- PASSAGE
AI Existential Risk
When is it worth it to risk immediate doom to prevent long-term extinction?
In “If No One Builds It, Everyone Dies”1 Nicholas Decker argues that it’s ethical to risk human extinction by developing a powerful technology like AGI,2 since that tech would reduce the risk of death and extinction from other causes.
This is the bit that nerd-sniped me:
If you are a utilitarian, whether or not we should accept the risk is simply a matter of what parameters you believe about extinction risk, the future flow utility of humanity living without AGI, and the future utility of humans with AGI.
So this is a silly exercise, but sure, let’s take a moment to look at the first parameter there. Spoiler: 4%. It’ll make sense later.
Extinction Risk Only
For simplicity, let’s assume you want humans and human civilization to continue to exist as we know it, and you don’t particularly care about the details, or even whether you’re around to see it.3
The parameters are as follows:
- You have $u$ units of utility for each year humanity endures,
- you discount the future at rate $\delta$,
- and there’s a risk $x$ that humanity goes extinct or otherwise ceases to endure.
Your expected utility looks like this:
\[U = \sum_{t=0}^\infty \left(1-x \over 1+\delta \right)^t \cdot u = \frac{(1+\delta)u}{\delta+x}\]Now let’s say AGI does two things:
- It instantly destroys us with probability $p$
- but it also adjusts the ongoing extinction risk from $x$ to $q\cdot x$.
If you press the AGI button, your expected utility will be:
\[U_{agi} = \sum_{t=0}^\infty \left(1-q\cdot x \over 1+\delta \right)^t \cdot u = (1-p)\frac{(1+\delta)u}{\delta+qx}\]Should You Turn On The AGI?
If we’re expected utility maximizers, then we should push the AGI button iff $U_{agi} > U$, which is true when:
\[p < \frac{(1-q)x}{\delta +x}\]Let’s be generous to the robot, and assume that AGI completely removes all other extinction risks, allowing humanity to endure in perpetuity. ($q=0$).4
And let’s use the “standard” 2% discount rate for $\delta$.

- MATERIAL SHOWN
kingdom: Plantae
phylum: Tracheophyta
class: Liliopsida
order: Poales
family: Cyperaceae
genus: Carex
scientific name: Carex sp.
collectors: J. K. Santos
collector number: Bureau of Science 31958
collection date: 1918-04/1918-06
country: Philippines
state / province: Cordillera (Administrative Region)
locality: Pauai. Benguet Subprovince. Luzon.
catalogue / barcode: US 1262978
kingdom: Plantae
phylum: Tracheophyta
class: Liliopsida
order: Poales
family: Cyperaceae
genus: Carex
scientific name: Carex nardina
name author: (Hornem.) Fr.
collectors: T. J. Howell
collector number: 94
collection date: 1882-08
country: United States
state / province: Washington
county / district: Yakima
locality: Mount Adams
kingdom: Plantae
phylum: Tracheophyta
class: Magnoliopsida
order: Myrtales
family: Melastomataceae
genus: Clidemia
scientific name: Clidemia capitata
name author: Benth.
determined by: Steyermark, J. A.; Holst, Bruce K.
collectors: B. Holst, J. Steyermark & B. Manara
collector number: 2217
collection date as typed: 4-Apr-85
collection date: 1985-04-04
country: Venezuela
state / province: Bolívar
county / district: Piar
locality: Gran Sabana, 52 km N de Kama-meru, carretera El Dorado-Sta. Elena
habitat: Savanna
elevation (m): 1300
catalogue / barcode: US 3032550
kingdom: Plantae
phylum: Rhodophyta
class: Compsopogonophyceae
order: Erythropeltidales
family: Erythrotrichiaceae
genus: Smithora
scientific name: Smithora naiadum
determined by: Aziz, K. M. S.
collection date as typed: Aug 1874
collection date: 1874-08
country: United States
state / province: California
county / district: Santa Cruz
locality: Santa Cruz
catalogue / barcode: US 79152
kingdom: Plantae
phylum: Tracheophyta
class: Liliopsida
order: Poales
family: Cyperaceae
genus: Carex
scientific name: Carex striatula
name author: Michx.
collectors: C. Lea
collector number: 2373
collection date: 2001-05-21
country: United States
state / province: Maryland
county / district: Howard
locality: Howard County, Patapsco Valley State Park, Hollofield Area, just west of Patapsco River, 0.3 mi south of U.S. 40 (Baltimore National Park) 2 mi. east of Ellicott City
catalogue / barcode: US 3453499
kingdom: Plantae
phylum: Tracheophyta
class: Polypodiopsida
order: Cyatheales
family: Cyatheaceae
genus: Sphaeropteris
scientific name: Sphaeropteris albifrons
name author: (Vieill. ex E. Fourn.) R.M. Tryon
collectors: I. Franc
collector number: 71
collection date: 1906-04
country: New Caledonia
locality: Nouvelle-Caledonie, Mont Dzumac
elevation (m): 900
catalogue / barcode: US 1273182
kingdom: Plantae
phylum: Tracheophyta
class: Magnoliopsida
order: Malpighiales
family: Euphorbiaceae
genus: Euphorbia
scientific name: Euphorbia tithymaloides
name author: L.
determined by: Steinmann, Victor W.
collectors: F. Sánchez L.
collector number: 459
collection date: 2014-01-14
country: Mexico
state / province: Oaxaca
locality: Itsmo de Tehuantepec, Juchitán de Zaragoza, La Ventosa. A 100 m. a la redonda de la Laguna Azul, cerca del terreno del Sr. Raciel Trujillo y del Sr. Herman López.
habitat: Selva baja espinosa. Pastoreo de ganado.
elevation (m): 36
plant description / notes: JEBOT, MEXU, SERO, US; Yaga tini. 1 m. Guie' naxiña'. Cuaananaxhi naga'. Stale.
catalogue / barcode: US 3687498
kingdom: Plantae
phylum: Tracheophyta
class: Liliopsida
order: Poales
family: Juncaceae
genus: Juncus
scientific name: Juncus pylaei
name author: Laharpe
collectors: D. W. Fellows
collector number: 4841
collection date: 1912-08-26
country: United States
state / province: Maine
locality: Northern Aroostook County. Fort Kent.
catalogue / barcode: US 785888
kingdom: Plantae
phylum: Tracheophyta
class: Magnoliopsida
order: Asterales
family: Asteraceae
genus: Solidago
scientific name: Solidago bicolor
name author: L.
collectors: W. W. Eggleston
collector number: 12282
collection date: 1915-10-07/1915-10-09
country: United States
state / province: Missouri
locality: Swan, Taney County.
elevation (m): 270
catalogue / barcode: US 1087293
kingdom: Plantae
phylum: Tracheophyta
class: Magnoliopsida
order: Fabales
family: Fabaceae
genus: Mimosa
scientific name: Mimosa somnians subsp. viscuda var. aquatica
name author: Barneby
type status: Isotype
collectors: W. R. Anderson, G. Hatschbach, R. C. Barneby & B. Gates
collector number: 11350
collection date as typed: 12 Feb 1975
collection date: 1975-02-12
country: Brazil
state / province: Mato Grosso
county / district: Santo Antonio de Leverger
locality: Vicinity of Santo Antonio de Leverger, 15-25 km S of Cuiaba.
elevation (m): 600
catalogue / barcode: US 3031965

- EXERCISE REQUIREMENTS
Continue the piece on AI existential risk from the point where it stops.

- WRITTEN RESPONSE
What number should we use for the non-ai extinction risk? Based on our survival as a species so far, the “background rate” of human extinction is probably much less than 10e-4, but modern times allow for modern means of extinction, and it isn’t just total extinction that we care about, but any sort of permanent end to human civilization. In The Precipice Toby Ord gives estimates for various existential risks. He warns us not to take the numbers too seriously, but he estimates a 1/6 overall change of catastrophe this century, and 1/10 from AI in particular. If the AI and non-AI risks are independent, that gives a 1/13 risk of non-ai extinction this century, and about 1/1300 per year.
\[p < \frac{1/1300}{1/50 + 1/1300} = \frac{1}{27} \approx 3.7\%\]So don’t summon the machine-god unless there’s less than a one-in-30 chance it destroys the world as we know it? Sure. Sounds reasonable to me.
Alas, the median estimate in This Survey suggests a $p$ above the threshold.
We asked participants to assume that, at some point, “high-level machine intelligence” (HLMI) will exist, as defined in Section 3.2. Given this assumption for the sake of the question, we asked how good or bad they expect the overall impact of this to be “in the long run” for humanity. … The median prediction for extremely bad outcomes, such as human extinction, was 5% (mean 9%).
Here’s a plot showing the relationship between instant AGI x-risk (vertical axis), annual non-AI x-risk (horizontal), and the threshold for the existential risk from AGI being “worth it”.

The contours show the thresholds at various discount rates. (If you don’t discount the future, then the threshold is at $p<1$ because those glorious infinite futures make any risk worth it.) At the point estimate of $x=\frac{1}{1300}$, $p=\frac{1}{20}$, AGI increases the time-discounted x-risk at an annual discount factor of 2%, but decreases discounted x-risk with a discount factor of 1%.
If AGI doesn’t fully remove all other forms of risk, then the threshold scales down proportionally. Eg. if the AGI only removes one third of non-AI risk, then $1-q=\frac{1}{3}$, and the threshold for AGI being a net bad will be only one third as high.
And what about the welfare impact?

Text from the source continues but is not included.